Expensive Folderol
by
With no time to savour the performances, screenplay, direction, editing, music or even the costumes, one may experience brain overload from watching The Dark Knight Rises. Oh, there’s filmmaking -- plenty of it -- enough for six Batmans, and even though Christopher Nolan has promised us this will be the last installment, I get the impression this is not so. After all, he packs so much into the film; the whole thing feels in danger of being indigestible like a typical Man vs. Food challenge on TV. Like a trooper, Nolan delivers a multitude of twists, a dozen endings and heavy dollops of escapism -- but am I alone in thinking it’s all too much? I mean how many more sub-plots, flashbacks, flash-forwards and montages do we need in a movie? The director tries to lure us in with pretty faces and Catwoman folderol, but in the end he fails to do the one thing his picture really needs and that’s to entertain.
Devotees of The Dark Knight will plead that the series requires flashing up. Flashing up is one thing; however, The Dark Knight Rises provides as much enjoyment value as a panic attack.
The plot runs around the actors with its multiple shadings. There’s terrorism, redemption, even a prison escape -- everything the Batman franchise never needed in the first place. Looking again at Tim Burton’s 1989 original, one is reminded that simple, pure storytelling doesn’t involve wrapping the title character’s story inside a riddle, befuddled by an enigma. Burton kept it simple; Nolan holds us down and force-feeds the ingredients to us like a bad nurse.

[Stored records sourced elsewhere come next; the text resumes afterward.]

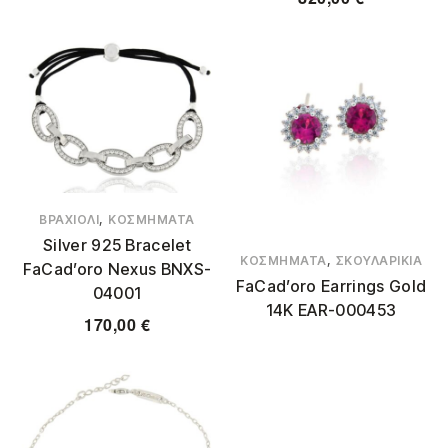
,
ΒΡΑΧΙΌΛΙ
ΚΟΣΜΉΜΑΤΑ
Silver 925 Bracelet
,
ΚΟΣΜΉΜΑΤΑ
ΣΚΟΥΛΑΡΊΚΙΑ
FaCad’oro Nexus BNXS-
FaCad’oro Earrings Gold
04001
14K EAR-000453
170,00
€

Bane (Tom Hardy), a muscular brute takes over from Heath Ledger’s the Joker. He’s an ape of a man whose mask makes him sound halfway between John Lithgow and Darth Vader. That shouldn’t matter, for half of what he says is so incomprehensible, the audience may require subtitles anyway.
Nolan has been compared to Alfred Hitchcock as a filmmaker. Yet, everyone can see with half an eye that the latter -- on any given project -- shot only 1/100th of the former’s footage. They share few similarities more so because Hitchcock knew when to restrain himself and, in the current climate, Nolan couldn’t show any restraint even if he held his breath.
Hans Zimmer’s clunky score comes across about as subtle as wearing a crash helmet and getting pounded on the head with a sledge hammer for 45 minutes. The only good thing I can say about The Dark Knight Rises involves James Newton Howard’s decision not to score the film, as he had done on the previous two outings. He probably took one look at Nolan’s perplexing script and thought “No thank you!”
Michael Caine goes for his third Best Supporting Actor Oscar here. His emotional scene at the end acts as a strong reminder that sentimentality is alive and well in the cinema.
You can probably guess the ending from the previews. If not, then Nolan will tell you in his own heavy-handed way with plenty of pyrotechnics and unnecessary dialogue. When the film ends, relief isn’t the word. I felt I needed to spend six weeks in a decompression tank before breathing clean, free air again.
(Released by Warner Bros. and rated “PG-13” for intense sequences of violence and action, some sensuality and language.)